Although the entries contain pictures, repeat only their words, exactly as written.
--
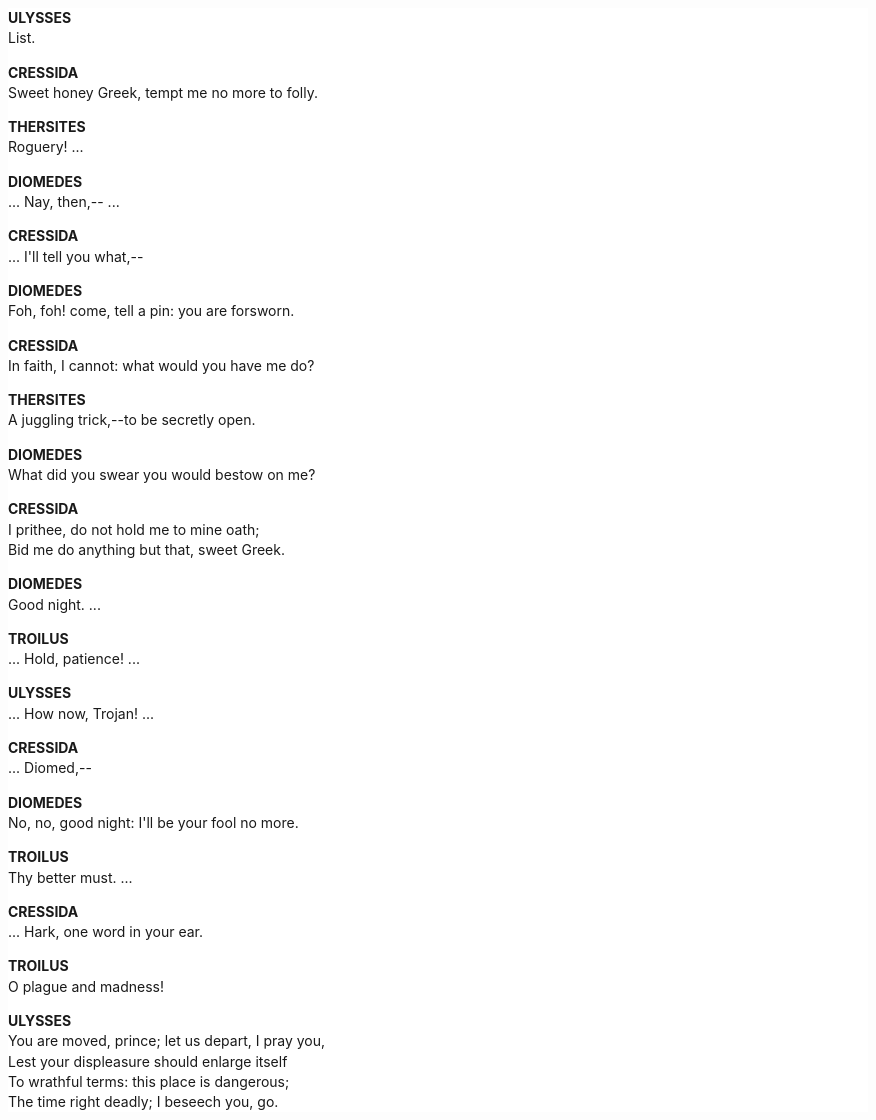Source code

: **ULYSSES**  
List.

**CRESSIDA**  
Sweet honey Greek, tempt me no more to folly.

**THERSITES**  
Roguery! ...

**DIOMEDES**  
... Nay, then,-- ...

**CRESSIDA**  
... I'll tell you what,--

**DIOMEDES**  
Foh, foh! come, tell a pin: you are forsworn.

**CRESSIDA**  
In faith, I cannot: what would you have me do?

**THERSITES**  
A juggling trick,--to be secretly open.

**DIOMEDES**  
What did you swear you would bestow on me?

**CRESSIDA**  
I prithee, do not hold me to mine oath;  
Bid me do anything but that, sweet Greek.

**DIOMEDES**  
Good night. ...

**TROILUS**  
... Hold, patience! ...

**ULYSSES**  
... How now, Trojan! ...

**CRESSIDA**  
... Diomed,--

**DIOMEDES**  
No, no, good night: I'll be your fool no more.

**TROILUS**  
Thy better must. ...

**CRESSIDA**  
... Hark, one word in your ear.

**TROILUS**  
O plague and madness!

**ULYSSES**  
You are moved, prince; let us depart, I pray you,  
Lest your displeasure should enlarge itself  
To wrathful terms: this place is dangerous;  
The time right deadly; I beseech you, go.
--
## EXPECTED OUTPUT:
Source code

: **ULYSSES**  
List.

**CRESSIDA**  
Sweet honey Greek, tempt me no more to folly.

**THERSITES**  
Roguery! ...

**DIOMEDES**  
... Nay, then,-- ...

**CRESSIDA**  
... I'll tell you what,--

**DIOMEDES**  
Foh, foh! come, tell a pin: you are forsworn.

**CRESSIDA**  
In faith, I cannot: what would you have me do?

**THERSITES**  
A juggling trick,--to be secretly open.

**DIOMEDES**  
What did you swear you would bestow on me?

**CRESSIDA**  
I prithee, do not hold me to mine oath;  
Bid me do anything but that, sweet Greek.

**DIOMEDES**  
Good night. ...

**TROILUS**  
... Hold, patience! ...

**ULYSSES**  
... How now, Trojan! ...

**CRESSIDA**  
... Diomed,--

**DIOMEDES**  
No, no, good night: I'll be your fool no more.

**TROILUS**  
Thy better must. ...

**CRESSIDA**  
... Hark, one word in your ear.

**TROILUS**  
O plague and madness!

**ULYSSES**  
You are moved, prince; let us depart, I pray you,  
Lest your displeasure should enlarge itself  
To wrathful terms: this place is dangerous;  
The time right deadly; I beseech you, go.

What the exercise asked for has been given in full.